▶ **YOUR ASSIGNMENT**
Don't include pictures. Quote the lines below from the first through the line that contains "Document page, 1275x1650 pixels.".

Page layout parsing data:
[Start of section]
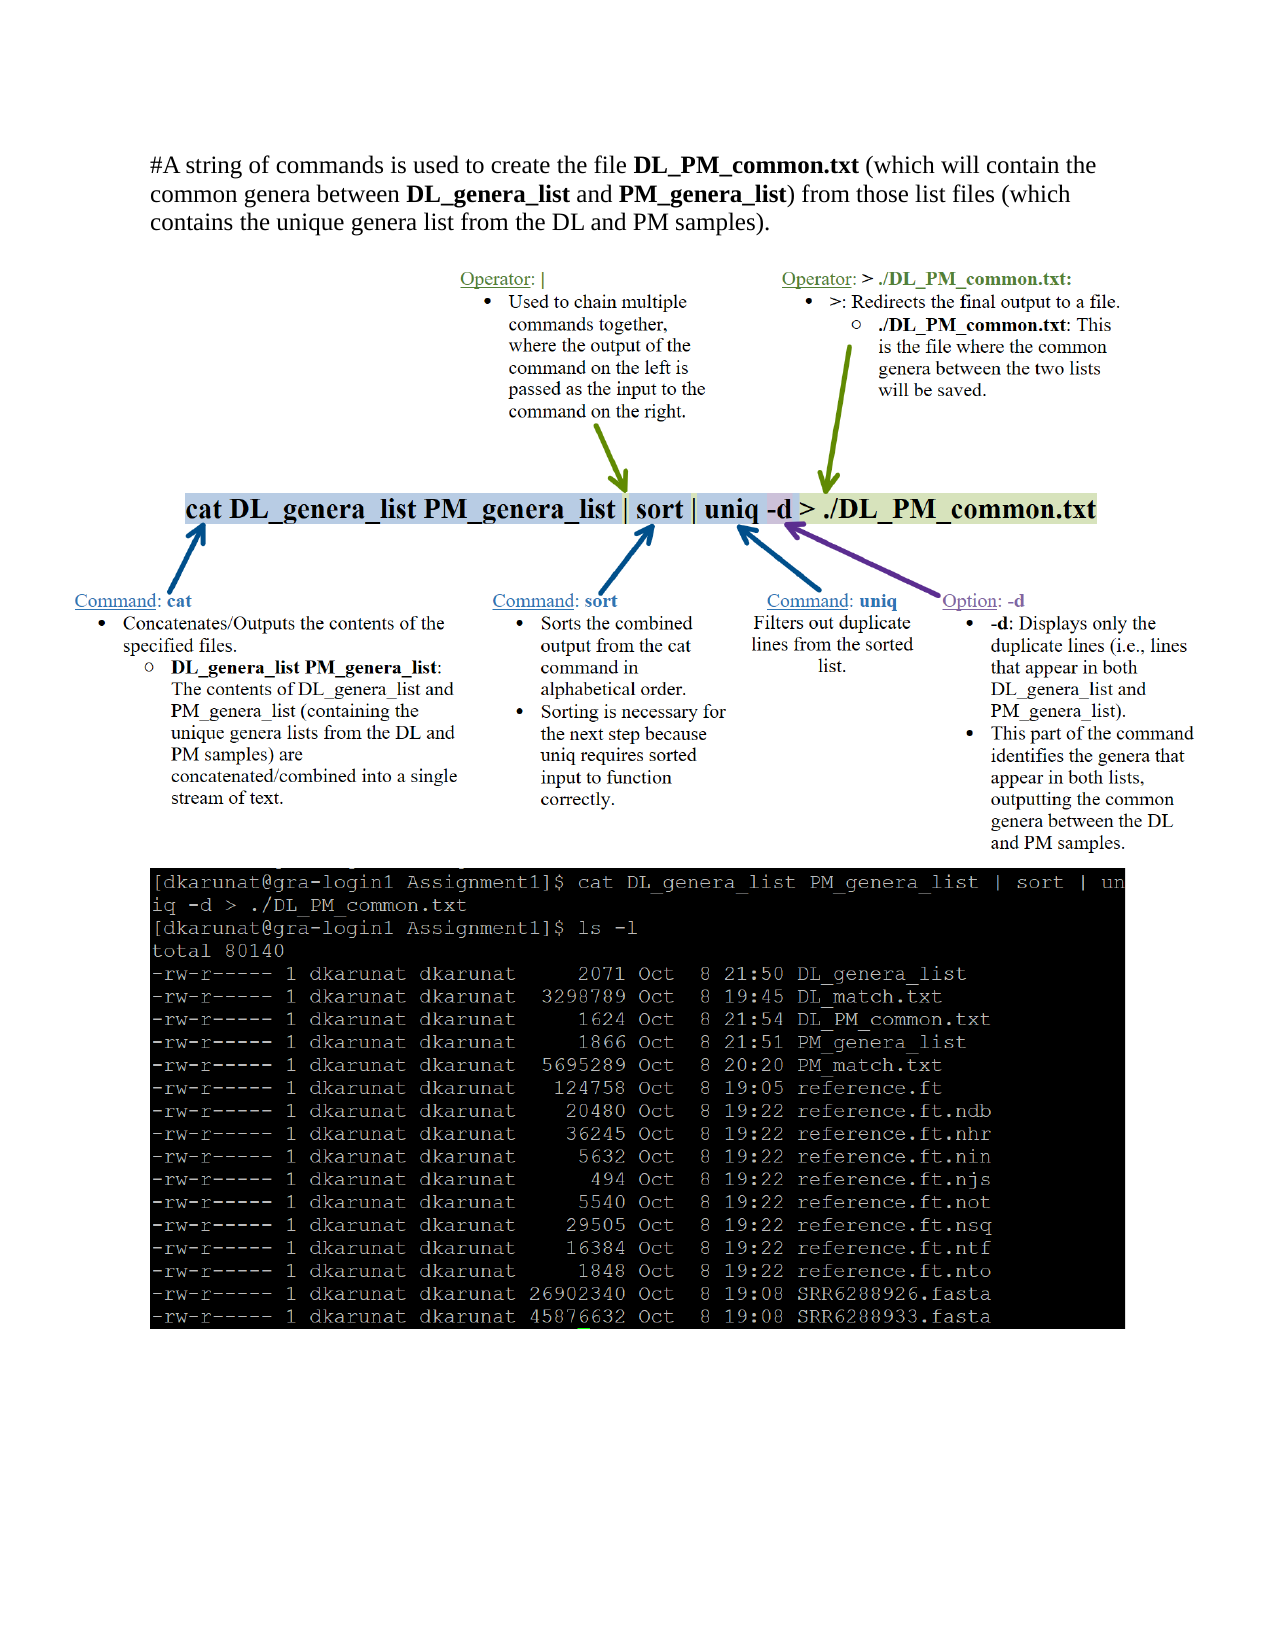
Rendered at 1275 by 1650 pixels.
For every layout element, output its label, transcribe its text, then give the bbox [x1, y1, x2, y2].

picture [150, 868, 1125, 1329]
text #A string of commands is used to create the file DL_PM_common.txt (which will contain the common genera between DL_genera_list and PM_genera_list) from those list files (which contains the unique genera list from the DL and PM samples). [150, 150, 1125, 236]
picture [66, 259, 1201, 858]
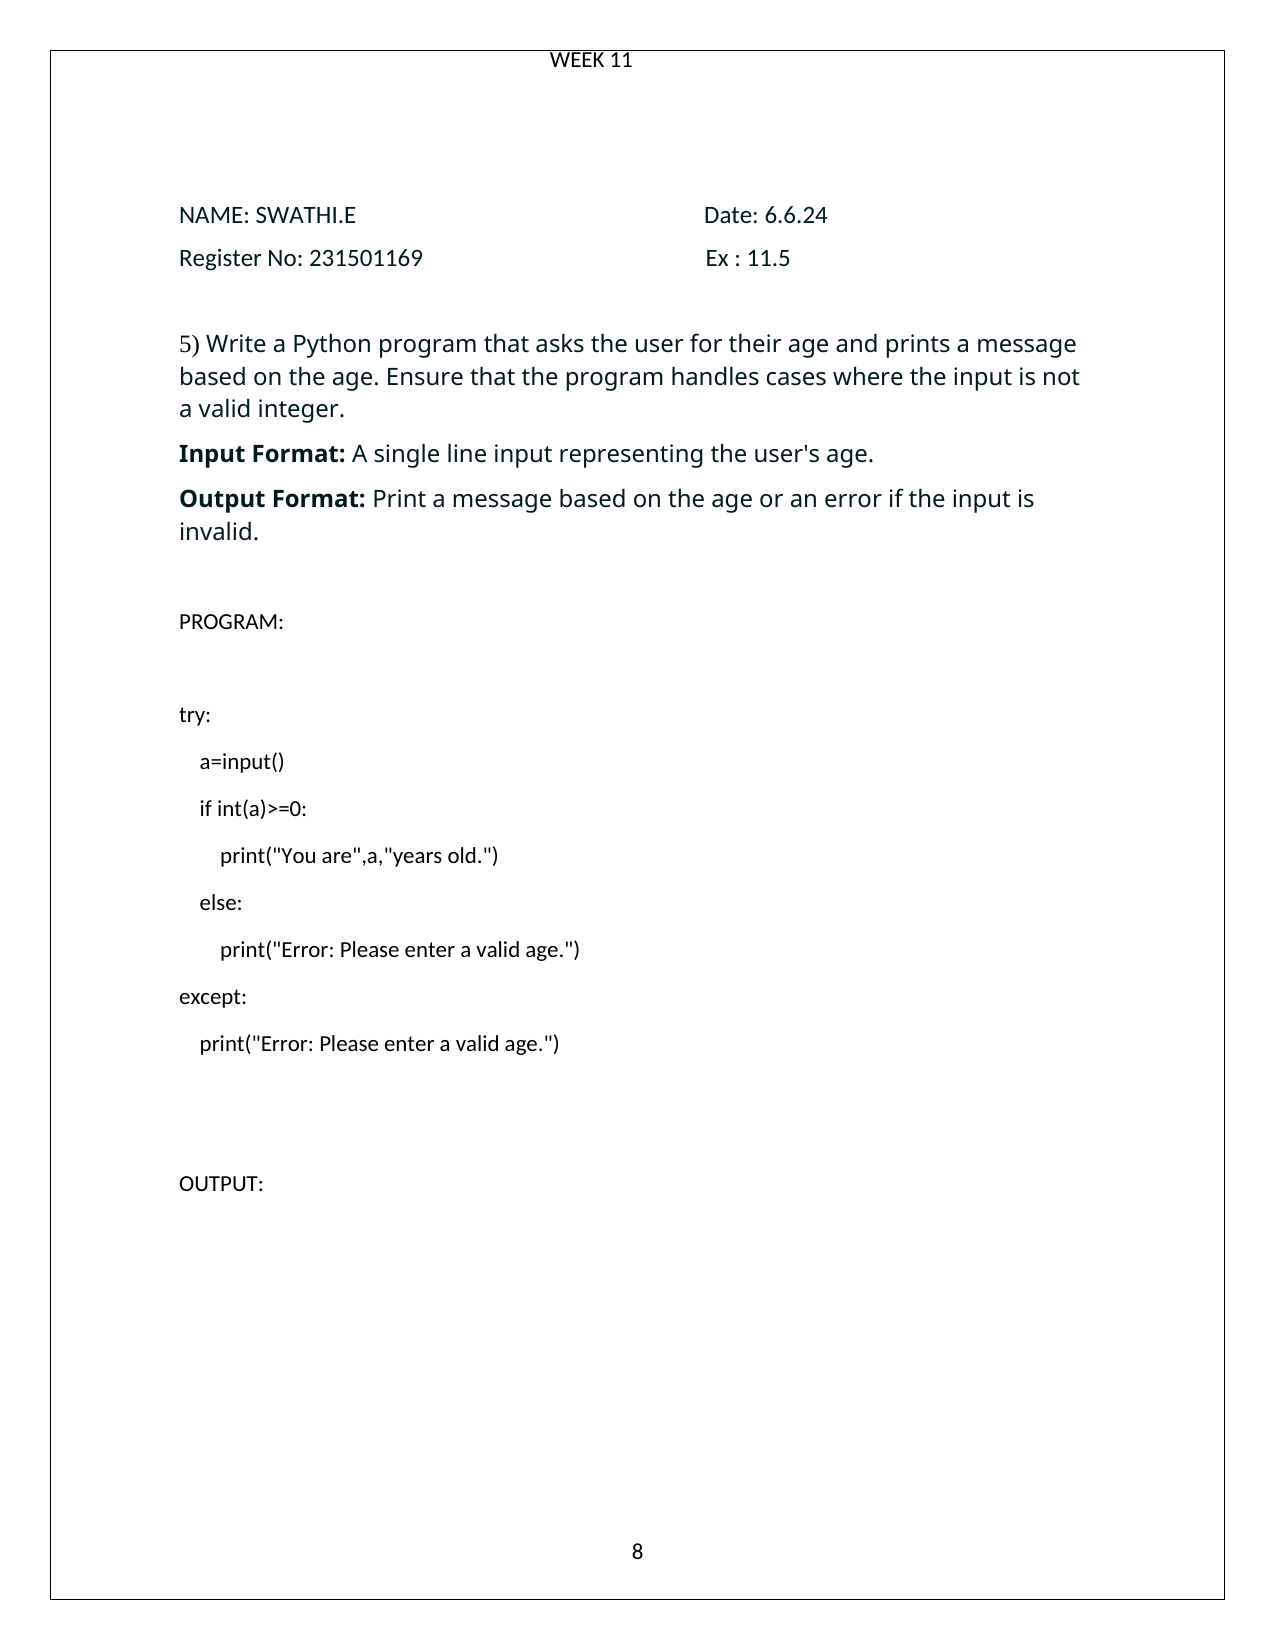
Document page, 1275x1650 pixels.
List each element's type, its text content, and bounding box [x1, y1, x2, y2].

text Output Format: Print a message based on the age or an error if the input is invalid. [179, 482, 1096, 547]
text print("Error: Please enter a valid age.") [179, 935, 1096, 963]
text print("Error: Please enter a valid age.") [179, 1029, 1096, 1057]
text print("You are",a,"years old.") [179, 841, 1096, 869]
text Register No: 231501169 Ex : 11.5 [179, 243, 1096, 273]
text try: [179, 701, 1096, 729]
text NAME: SWATHI.E Date: 6.6.24 [179, 199, 1096, 230]
text PROGRAM: [179, 607, 1096, 635]
text Input Format: A single line input representing the user's age. [179, 437, 1096, 470]
text else: [179, 888, 1096, 916]
text a=input() [179, 747, 1096, 776]
text if int(a)>=0: [179, 794, 1096, 822]
text OUTPUT: [179, 1169, 1096, 1197]
text 5) Write a Python program that asks the user for their age and prints a message based on the age. Ensure that the program handles cases where the input is not a valid integer. [179, 327, 1096, 425]
text except: [179, 982, 1096, 1010]
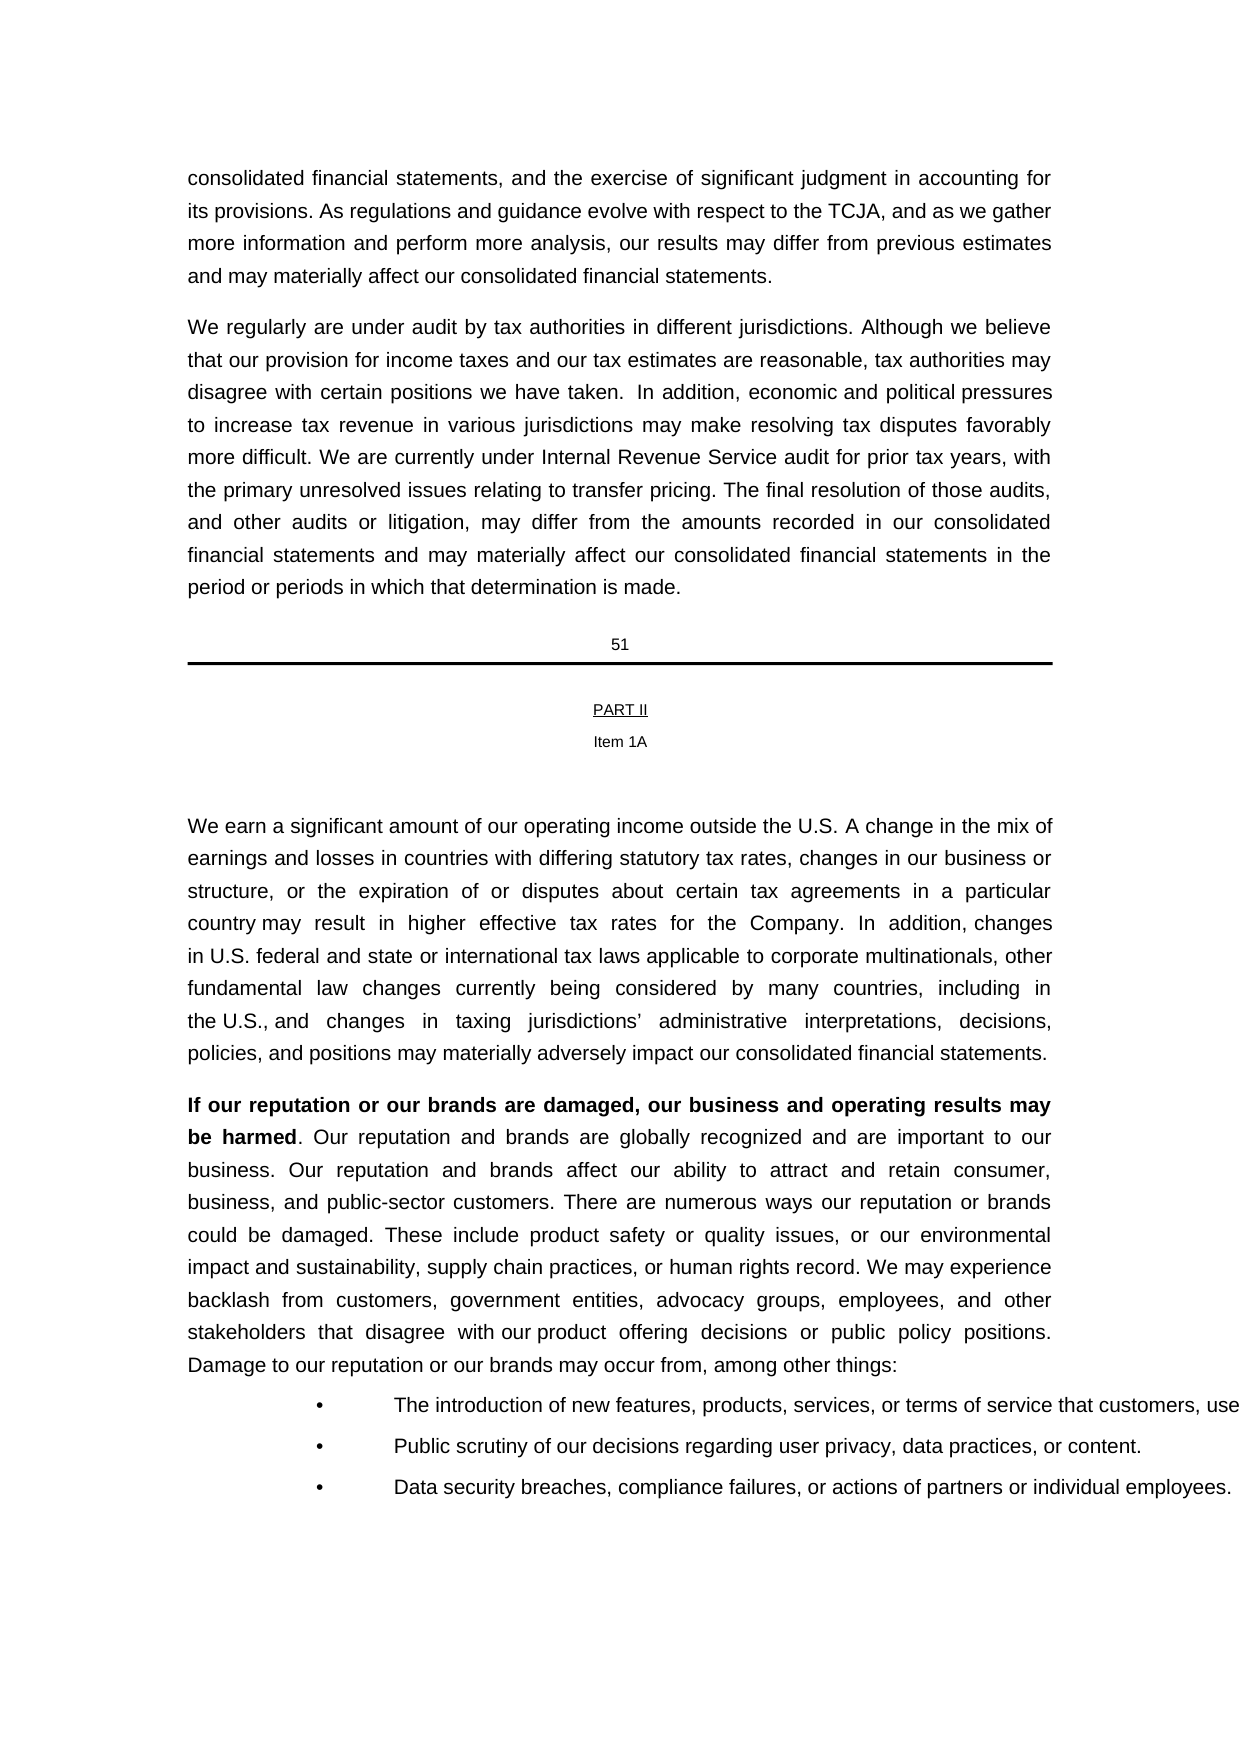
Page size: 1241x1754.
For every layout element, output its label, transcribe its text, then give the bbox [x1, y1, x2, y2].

text 51 [187, 628, 1053, 661]
text PART II [187, 693, 1053, 726]
text Item 1A [187, 726, 1053, 758]
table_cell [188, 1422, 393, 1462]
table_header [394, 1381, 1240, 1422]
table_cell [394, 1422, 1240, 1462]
text We earn a significant amount of our operating income outside the U.S. A change in the mix of earnings and losses in countries with differing statutory tax rates, changes in our business or structure, or the expiration of or disputes about certain tax agreements in a particular country may result in higher effective tax rates for the Company. In addition, changes in U.S. federal and state or international tax laws applicable to corporate multinationals, other fundamental law changes currently being considered by many countries, including in the U.S., and changes in taxing jurisdictions’ administrative interpretations, decisions, policies, and positions may materially adversely impact our consolidated financial statements. [187, 809, 1053, 1069]
text We regularly are under audit by tax authorities in different jurisdictions. Although we believe that our provision for income taxes and our tax estimates are reasonable, tax authorities may disagree with certain positions we have taken. In addition, economic and political pressures to increase tax revenue in various jurisdictions may make resolving tax disputes favorably more difficult. We are currently under Internal Revenue Service audit for prior tax years, with the primary unresolved issues relating to transfer pricing. The final resolution of those audits, and other audits or litigation, may differ from the amounts recorded in our consolidated financial statements and may materially affect our consolidated financial statements in the period or periods in which that determination is made. [187, 311, 1053, 603]
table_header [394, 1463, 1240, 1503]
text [187, 162, 1053, 292]
text If our reputation or our brands are damaged, our business and operating results may be harmed. Our reputation and brands are globally recognized and are important to our business. Our reputation and brands affect our ability to attract and retain consumer, business, and public-sector customers. There are numerous ways our reputation or brands could be damaged. These include product safety or quality issues, or our environmental impact and sustainability, supply chain practices, or human rights record. We may experience backlash from customers, government entities, advocacy groups, employees, and other stakeholders that disagree with our product offering decisions or public policy positions. Damage to our reputation or our brands may occur from, among other things: [187, 1088, 1053, 1381]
[End of section]
▶ **SOLVED EXERCISE**
Rendered at 1275 by 1650 pixels.
For every layout element, output its label, transcribe its text, then give the bbox [x1, y1, x2, y2].

picture [150, 868, 1125, 1329]
text #A string of commands is used to create the file DL_PM_common.txt (which will contain the common genera between DL_genera_list and PM_genera_list) from those list files (which contains the unique genera list from the DL and PM samples). [150, 150, 1125, 236]
picture [66, 259, 1201, 858]
Document page, 1275x1650 pixels.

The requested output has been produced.